Это было... Ну как же, молодой человек, вернувшийся с войны, отдыхающий со своей прекрасной молодой женой в гавайском раю под жарким целительным солнцем, с карманами, набитыми деньгами, и с неограниченными возможностями, человек, которому осталось служить всего ничего:
после трех лет, девяти месяцев и нескольких дней он уже видел завершение своей службы. Видел! «Я справился! Я свободен!»
– Мне иногда кажется, что это чуть ли не жестокость, – сказала Джулия. – Вот сейчас у нас с тобой все это происходит, а ведь потом тебя могут убить.
– Нет. Такого не будет. СВА, то есть северовьетнамская армия, устраивает наступления два раза в год, весной и осенью. Она уже провела большое весеннее наступление, а теперь застряла около Анлока, пытаясь разбить южновьетнамские части, преграждающие путь к Сайгону. Мы находимся далеко оттуда. В нашем квадратике ничего не произойдет. Мы будем отдыхать после трудов. Уверяю тебя, самым трудным будет справиться со скукой.
– Мне кажется, что я этого не выдержу.
– Тебе совершенно не о чем волноваться.
– Ты говоришь как один из тех парней из кинофильмов про войну, которые всегда гибнут.
– Кино про войну больше не снимают, – ответил он. – Эти фильмы никто не смотрит.
А потом они снова занимались любовью, возможно, в двадцативосьмитысячный раз. Он находил все новые и новые позы, в которых мог любоваться ею, новые положения в ней, новые ощущения, новый экстаз.
– Лучше просто ничего не может быть, – сказал он в конце концов. – Боже мой, Гавайи. Мы вернемся сюда на пятидесятую годовщину нашей...
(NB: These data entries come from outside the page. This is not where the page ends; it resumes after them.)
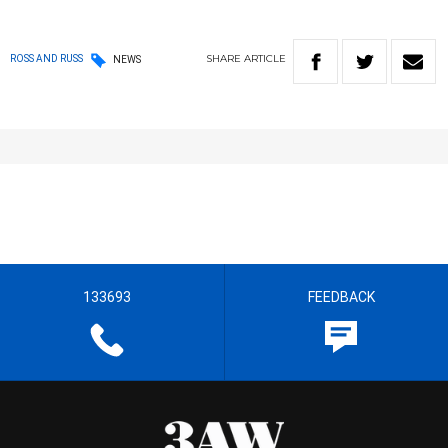
SHARE
ARTICLE
ROSS AND RUSS
NEWS
133693
FEEDBACK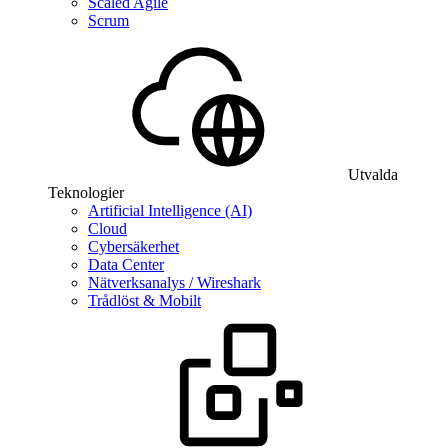
Scaled Agile
Scrum
Utvalda
Teknologier
Artificial Intelligence (AI)
Cloud
Cybersäkerhet
Data Center
Nätverksanalys / Wireshark
Trådlöst & Mobilt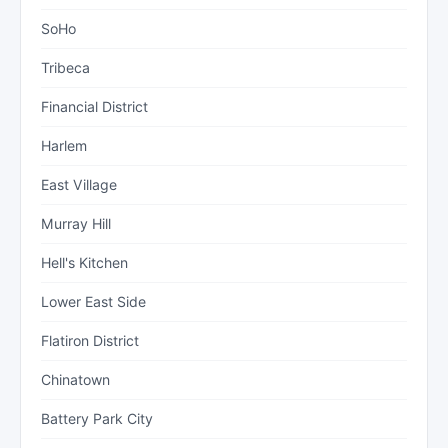
SoHo
Tribeca
Financial District
Harlem
East Village
Murray Hill
Hell's Kitchen
Lower East Side
Flatiron District
Chinatown
Battery Park City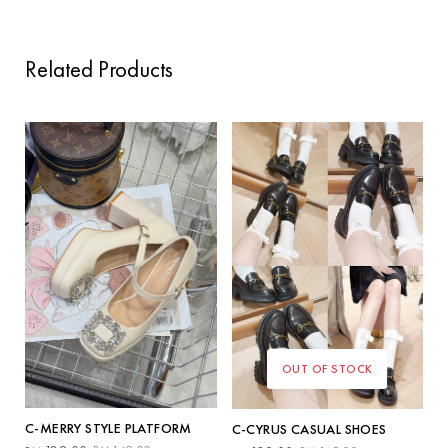
Related Products
OUT OF STOCK
C-MERRY STYLE PLATFORM
C-CYRUS CASUAL SHOES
– Нет! – внезапно перебила его Джулия. Она была такая же потная, как и он, такая же раскрасневшаяся. – Не говори так. Это плохая примета.
– Любовь моя, я не верю в приметы. За моей спиной Боб Ли. Он сам по себе такая примета, что лучше не бывает.
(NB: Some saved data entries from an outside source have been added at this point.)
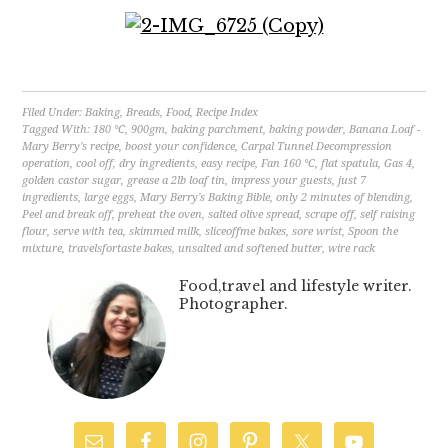
Filed Under:
Baking
,
Breads
,
Food
,
Recipe Index
Tagged With:
180 °C
,
900gm
,
baking parchment
,
baking powder
,
Banana Loaf -
Mary Berry's recipe
,
boost your confidence
,
Carpal Tunnel Decompression
operation
,
cool off
,
dry ingredients
,
easy recipe
,
Fan 160 °C
,
flat spatula
,
Gas 4
,
golden castor sugar
,
grease a 2lb loaf tin
,
impress your guests
,
just 7
ingredients
,
large eggs
,
Mary Berry's Baking Bible
,
only 2 minutes of blending
,
Peel and break off
,
preheat the oven
,
salted olive spread
,
scrape off
,
self raising
flour
,
serve with tea
,
skimmed milk
,
sliceoffme bakes
,
sore wrist
,
Spoon the
mixture
,
travelsfortaste bakes
,
unsalted and softened butter
,
wire rack
Food,travel and lifestyle writer.
Photographer.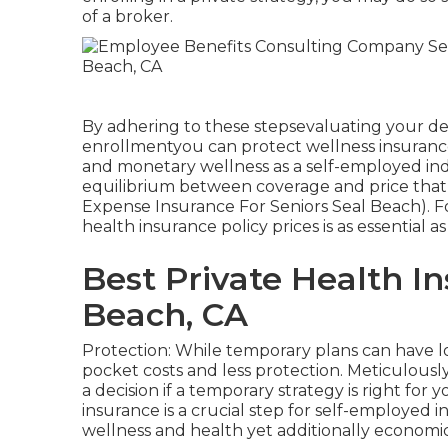
of a broker.
By adhering to these stepsevaluating your d
enrollmentyou can protect wellness insurance
and monetary wellness as a self-employed indiv
equilibrium between coverage and price that 
Expense Insurance For Seniors Seal Beach). Fo
health insurance policy prices is as essential
Best Private Health I
Beach, CA
Protection: While temporary plans can have l
pocket costs and less protection. Meticulousl
a decision if a temporary strategy is right for
insurance is a crucial step for self-employed 
wellness and health yet additionally economi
Но это было тогда, и с тех пор прошло время, и сейчас Донни стоял перед барьером из нескольких столов в большой, освещенной люминесцентными лампами комнате с выкрашенными в зеленый свет стенами. В конце концов щеголеватый сержант заметил его, положил телефонную трубку и указал на стоявший напротив него стул.
Донни сел и протянул свои документы.
– Привет, я Фенн, «Два-пять-отель», только что прилетел из краткосрочного отпуска. Вот документы. Мне нужно где-нибудь перекантоваться ночь и с шестичасовым бортом подскочить в Додж-сити.
– Фенн? – переспросил сержант, разглядывая отпускное свидетельство. – Ладно, все вроде в порядке; сейчас проверю... Ты что, один из тех парней, которые нашумели в Кхамдуке?
Он вписал фамилию Донни в регистрационную книгу, поставил печать, ловко изобразил капитанскую подпись и вернул бумаги Донни.
– Да, это я. Мой сержант оказался в милости у начальства и выпросил для меня отпуск на десять дней.
– Тебя представили к «Морскому кресту».
– О господи!
– Хотя ты его не получишь. Больших орденов теперь не дают.
– Ну, вообще-то, мне все это до... – Он махнул рукой.
– Так что тебе скорее всего прицепят «Звезду».
– У меня уже есть «Звезда».
– Нет, серебряную.
– Ничего себе!
– Герой. Плохо только, что там, в мире, это ничего не значит. В старые времена ты стал бы кинозвездой.
– Единственное, что мне нужно, это возвратиться домой на своих ногах. А кино я вполне могу посмотреть из зала. Ближе к Голливуду меня совершенно не тянет.